**Your objective**
In the material below, find the line containing "left shoulder: (1034, 649)" and the line containing "right hip: (845, 661)", then reproduce exactly both of them and every line between, and nothing else.

**Supplied entries**

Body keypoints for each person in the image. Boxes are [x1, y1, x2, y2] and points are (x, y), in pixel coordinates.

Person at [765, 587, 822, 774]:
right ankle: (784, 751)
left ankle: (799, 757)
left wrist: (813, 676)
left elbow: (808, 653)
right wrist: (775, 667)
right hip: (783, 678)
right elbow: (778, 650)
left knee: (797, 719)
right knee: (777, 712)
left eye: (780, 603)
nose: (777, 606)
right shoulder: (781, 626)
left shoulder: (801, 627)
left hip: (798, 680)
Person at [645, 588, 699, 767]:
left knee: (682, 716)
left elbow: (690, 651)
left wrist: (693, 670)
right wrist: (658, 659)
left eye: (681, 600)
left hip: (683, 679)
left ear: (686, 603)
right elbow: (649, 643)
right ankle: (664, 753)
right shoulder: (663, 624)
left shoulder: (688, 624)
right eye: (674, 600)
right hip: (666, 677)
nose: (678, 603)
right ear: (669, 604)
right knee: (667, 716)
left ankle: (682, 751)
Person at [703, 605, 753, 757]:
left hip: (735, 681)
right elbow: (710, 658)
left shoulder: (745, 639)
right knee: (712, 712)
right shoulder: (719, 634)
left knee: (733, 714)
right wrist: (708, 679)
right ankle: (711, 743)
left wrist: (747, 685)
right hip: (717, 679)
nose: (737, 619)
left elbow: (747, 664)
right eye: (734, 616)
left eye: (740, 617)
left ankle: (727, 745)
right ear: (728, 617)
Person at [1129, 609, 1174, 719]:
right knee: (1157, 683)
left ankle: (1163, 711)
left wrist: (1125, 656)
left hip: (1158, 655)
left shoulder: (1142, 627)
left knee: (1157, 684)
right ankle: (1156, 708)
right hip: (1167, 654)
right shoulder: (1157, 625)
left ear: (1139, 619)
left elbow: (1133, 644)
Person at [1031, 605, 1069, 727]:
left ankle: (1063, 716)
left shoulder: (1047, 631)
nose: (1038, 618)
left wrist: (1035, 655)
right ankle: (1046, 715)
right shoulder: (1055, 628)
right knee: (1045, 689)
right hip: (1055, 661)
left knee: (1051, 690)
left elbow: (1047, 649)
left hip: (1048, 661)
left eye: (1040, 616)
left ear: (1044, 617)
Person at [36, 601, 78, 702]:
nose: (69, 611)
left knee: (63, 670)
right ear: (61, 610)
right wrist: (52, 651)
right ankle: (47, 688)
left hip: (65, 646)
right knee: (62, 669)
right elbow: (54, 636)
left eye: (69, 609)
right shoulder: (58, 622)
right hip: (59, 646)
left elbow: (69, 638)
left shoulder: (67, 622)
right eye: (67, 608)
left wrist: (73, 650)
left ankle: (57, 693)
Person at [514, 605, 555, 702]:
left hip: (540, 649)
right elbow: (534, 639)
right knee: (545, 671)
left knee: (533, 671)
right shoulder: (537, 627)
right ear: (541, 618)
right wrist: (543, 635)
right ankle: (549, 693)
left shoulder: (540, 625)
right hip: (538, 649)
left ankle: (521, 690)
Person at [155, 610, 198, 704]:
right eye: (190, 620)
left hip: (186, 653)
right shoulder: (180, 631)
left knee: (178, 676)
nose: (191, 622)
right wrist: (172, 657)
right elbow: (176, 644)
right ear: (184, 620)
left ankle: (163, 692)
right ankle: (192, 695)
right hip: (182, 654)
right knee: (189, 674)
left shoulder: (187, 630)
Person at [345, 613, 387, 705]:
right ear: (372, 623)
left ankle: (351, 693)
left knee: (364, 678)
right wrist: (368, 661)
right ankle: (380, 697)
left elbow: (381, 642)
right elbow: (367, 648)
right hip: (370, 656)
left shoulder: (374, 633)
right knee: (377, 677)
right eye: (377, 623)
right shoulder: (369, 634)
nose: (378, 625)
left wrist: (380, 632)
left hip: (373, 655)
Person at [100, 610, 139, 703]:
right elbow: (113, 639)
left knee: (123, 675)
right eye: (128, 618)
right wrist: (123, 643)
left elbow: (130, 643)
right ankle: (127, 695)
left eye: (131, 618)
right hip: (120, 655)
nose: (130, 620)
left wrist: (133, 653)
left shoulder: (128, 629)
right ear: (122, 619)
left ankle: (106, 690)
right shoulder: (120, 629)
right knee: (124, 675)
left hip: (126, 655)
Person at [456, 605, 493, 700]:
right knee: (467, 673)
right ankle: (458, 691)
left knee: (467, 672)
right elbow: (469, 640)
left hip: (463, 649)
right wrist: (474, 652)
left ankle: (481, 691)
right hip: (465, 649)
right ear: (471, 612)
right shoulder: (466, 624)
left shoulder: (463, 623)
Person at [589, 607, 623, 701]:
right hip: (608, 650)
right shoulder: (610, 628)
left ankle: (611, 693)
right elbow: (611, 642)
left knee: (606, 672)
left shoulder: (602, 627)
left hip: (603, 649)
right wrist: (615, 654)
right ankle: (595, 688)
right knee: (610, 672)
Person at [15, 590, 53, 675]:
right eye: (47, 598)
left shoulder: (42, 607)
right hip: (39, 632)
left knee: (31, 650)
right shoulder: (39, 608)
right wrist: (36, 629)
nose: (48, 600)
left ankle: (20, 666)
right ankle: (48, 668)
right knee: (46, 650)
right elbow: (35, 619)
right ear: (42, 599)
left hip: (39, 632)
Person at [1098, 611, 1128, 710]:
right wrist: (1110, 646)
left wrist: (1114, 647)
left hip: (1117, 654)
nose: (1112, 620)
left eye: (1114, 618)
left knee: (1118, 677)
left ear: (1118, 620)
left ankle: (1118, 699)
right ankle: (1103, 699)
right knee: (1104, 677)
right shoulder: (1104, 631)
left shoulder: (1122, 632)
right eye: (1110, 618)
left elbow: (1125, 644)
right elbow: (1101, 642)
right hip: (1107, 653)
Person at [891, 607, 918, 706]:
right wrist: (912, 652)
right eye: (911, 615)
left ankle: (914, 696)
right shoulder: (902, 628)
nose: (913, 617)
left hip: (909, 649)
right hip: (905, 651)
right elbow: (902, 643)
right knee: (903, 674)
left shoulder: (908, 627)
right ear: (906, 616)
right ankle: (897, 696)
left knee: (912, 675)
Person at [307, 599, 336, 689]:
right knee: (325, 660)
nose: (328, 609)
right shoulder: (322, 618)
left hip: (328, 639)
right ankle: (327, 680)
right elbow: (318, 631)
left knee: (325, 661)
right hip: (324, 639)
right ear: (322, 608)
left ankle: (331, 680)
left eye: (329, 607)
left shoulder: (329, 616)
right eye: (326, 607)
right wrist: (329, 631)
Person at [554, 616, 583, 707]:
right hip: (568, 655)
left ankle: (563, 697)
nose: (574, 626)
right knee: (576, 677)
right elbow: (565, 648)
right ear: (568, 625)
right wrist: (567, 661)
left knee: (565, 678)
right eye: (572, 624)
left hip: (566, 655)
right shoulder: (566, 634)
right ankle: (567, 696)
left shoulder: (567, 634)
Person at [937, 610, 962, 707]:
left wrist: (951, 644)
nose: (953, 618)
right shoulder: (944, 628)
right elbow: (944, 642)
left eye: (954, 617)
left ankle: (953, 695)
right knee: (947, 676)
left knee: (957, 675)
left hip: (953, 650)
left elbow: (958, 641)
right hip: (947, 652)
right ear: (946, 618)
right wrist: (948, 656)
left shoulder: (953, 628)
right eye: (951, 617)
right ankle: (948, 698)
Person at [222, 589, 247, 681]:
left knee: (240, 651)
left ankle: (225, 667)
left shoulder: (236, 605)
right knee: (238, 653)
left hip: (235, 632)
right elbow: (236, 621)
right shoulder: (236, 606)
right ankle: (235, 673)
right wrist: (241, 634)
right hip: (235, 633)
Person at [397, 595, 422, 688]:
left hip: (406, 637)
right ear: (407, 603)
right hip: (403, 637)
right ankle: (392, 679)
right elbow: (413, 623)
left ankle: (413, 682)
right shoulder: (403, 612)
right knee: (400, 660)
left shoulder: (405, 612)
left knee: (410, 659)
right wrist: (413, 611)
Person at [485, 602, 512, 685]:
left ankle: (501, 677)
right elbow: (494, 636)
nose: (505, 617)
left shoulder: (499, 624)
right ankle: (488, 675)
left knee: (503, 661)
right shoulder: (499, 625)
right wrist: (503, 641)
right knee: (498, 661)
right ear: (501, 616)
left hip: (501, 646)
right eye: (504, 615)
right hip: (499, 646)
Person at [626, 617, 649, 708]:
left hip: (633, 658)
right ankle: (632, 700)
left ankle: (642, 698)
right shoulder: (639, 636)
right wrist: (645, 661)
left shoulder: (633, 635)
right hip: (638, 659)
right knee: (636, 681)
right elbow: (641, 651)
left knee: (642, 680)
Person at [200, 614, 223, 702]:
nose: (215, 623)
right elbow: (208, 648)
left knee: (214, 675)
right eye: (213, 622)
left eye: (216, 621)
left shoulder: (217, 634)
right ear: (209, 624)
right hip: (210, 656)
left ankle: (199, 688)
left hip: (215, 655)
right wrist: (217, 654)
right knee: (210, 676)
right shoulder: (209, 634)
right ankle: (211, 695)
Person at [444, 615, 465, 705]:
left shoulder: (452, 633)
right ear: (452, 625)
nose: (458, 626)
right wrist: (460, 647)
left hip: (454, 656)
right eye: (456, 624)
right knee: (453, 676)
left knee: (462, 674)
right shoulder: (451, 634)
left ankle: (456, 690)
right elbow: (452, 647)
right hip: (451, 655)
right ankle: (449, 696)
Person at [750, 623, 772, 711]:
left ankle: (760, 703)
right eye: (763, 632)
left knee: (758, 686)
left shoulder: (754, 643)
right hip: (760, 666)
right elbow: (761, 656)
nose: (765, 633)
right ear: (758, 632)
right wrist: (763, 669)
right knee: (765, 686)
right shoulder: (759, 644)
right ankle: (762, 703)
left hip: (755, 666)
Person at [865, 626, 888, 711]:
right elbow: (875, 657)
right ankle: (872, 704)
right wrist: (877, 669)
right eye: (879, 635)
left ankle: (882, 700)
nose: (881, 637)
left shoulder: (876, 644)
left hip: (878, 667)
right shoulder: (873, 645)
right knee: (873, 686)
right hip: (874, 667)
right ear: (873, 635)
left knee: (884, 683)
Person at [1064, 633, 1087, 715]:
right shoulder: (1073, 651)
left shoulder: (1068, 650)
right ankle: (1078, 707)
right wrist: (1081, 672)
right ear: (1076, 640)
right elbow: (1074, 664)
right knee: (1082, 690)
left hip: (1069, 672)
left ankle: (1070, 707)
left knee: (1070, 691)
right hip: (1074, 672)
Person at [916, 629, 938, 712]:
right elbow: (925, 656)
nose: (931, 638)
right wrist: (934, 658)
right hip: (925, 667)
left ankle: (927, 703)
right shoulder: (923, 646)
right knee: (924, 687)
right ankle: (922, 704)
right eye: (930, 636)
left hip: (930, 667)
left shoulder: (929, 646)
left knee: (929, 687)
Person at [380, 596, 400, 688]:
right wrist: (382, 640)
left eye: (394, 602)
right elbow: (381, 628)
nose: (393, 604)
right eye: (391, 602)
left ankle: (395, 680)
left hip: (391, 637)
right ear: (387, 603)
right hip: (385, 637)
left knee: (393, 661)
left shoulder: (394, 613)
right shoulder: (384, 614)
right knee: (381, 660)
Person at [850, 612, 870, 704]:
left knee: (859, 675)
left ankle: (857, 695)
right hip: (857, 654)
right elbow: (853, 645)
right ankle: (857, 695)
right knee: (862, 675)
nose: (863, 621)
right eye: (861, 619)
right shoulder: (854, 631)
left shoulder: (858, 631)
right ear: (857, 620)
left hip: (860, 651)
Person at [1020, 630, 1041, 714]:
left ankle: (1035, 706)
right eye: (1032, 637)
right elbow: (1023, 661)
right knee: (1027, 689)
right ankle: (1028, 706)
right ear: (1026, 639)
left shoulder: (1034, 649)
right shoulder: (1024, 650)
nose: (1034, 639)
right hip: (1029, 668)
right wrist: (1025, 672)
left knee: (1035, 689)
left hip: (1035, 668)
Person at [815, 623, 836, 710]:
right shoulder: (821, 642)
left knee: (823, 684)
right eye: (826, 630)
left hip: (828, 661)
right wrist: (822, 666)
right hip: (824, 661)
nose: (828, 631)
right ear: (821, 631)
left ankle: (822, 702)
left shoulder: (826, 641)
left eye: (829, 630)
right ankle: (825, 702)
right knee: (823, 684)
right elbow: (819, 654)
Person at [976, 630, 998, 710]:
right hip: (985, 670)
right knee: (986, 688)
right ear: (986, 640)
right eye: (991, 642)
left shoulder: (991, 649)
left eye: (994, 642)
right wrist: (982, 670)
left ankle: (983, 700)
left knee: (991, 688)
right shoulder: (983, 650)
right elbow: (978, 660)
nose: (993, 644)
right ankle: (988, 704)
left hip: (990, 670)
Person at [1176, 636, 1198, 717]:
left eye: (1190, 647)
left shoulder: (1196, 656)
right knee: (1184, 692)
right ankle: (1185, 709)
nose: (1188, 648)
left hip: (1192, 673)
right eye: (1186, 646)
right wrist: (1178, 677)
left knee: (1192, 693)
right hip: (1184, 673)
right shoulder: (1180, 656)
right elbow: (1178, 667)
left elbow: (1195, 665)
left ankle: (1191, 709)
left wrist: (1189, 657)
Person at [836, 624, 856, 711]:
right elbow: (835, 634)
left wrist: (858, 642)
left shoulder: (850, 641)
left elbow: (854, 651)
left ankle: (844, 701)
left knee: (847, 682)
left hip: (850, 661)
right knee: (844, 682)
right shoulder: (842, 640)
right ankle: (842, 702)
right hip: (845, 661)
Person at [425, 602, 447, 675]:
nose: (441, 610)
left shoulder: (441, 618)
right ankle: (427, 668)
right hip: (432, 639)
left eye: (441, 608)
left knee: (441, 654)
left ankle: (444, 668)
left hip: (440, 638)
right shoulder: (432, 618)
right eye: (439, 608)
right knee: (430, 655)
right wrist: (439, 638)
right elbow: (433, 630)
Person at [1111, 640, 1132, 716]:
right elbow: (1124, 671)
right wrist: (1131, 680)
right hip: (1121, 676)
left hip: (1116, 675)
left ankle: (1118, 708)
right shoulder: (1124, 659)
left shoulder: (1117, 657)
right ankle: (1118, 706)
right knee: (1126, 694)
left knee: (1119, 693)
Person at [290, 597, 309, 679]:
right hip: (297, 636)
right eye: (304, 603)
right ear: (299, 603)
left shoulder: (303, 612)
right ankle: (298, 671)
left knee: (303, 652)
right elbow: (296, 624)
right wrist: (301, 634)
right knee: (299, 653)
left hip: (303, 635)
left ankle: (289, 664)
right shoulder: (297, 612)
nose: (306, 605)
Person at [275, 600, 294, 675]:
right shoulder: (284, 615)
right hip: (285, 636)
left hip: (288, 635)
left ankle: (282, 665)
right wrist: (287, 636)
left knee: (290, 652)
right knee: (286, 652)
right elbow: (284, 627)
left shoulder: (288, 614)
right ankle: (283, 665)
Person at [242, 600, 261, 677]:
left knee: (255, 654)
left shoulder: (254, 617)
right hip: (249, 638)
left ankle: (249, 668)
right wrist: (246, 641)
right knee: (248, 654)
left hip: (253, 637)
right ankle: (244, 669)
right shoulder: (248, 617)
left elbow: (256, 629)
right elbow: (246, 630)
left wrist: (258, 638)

**Result of this task**
left shoulder: (1034, 649)
right shoulder: (1024, 650)
nose: (1034, 639)
right hip: (1029, 668)
right wrist: (1025, 672)
left knee: (1035, 689)
left hip: (1035, 668)
Person at [815, 623, 836, 710]:
right shoulder: (821, 642)
left knee: (823, 684)
right eye: (826, 630)
left hip: (828, 661)
right wrist: (822, 666)
right hip: (824, 661)
nose: (828, 631)
right ear: (821, 631)
left ankle: (822, 702)
left shoulder: (826, 641)
left eye: (829, 630)
right ankle: (825, 702)
right knee: (823, 684)
right elbow: (819, 654)
Person at [976, 630, 998, 710]:
right hip: (985, 670)
right knee: (986, 688)
right ear: (986, 640)
right eye: (991, 642)
left shoulder: (991, 649)
left eye: (994, 642)
right wrist: (982, 670)
left ankle: (983, 700)
left knee: (991, 688)
right shoulder: (983, 650)
right elbow: (978, 660)
nose: (993, 644)
right ankle: (988, 704)
left hip: (990, 670)
Person at [1176, 636, 1198, 717]:
left eye: (1190, 647)
left shoulder: (1196, 656)
right knee: (1184, 692)
right ankle: (1185, 709)
nose: (1188, 648)
left hip: (1192, 673)
right eye: (1186, 646)
right wrist: (1178, 677)
left knee: (1192, 693)
right hip: (1184, 673)
right shoulder: (1180, 656)
right elbow: (1178, 667)
left elbow: (1195, 665)
left ankle: (1191, 709)
left wrist: (1189, 657)
Person at [836, 624, 856, 711]:
right elbow: (835, 634)
left wrist: (858, 642)
left shoulder: (850, 641)
left elbow: (854, 651)
left ankle: (844, 701)
left knee: (847, 682)
left hip: (850, 661)
right knee: (844, 682)
right shoulder: (842, 640)
right ankle: (842, 702)
right hip: (845, 661)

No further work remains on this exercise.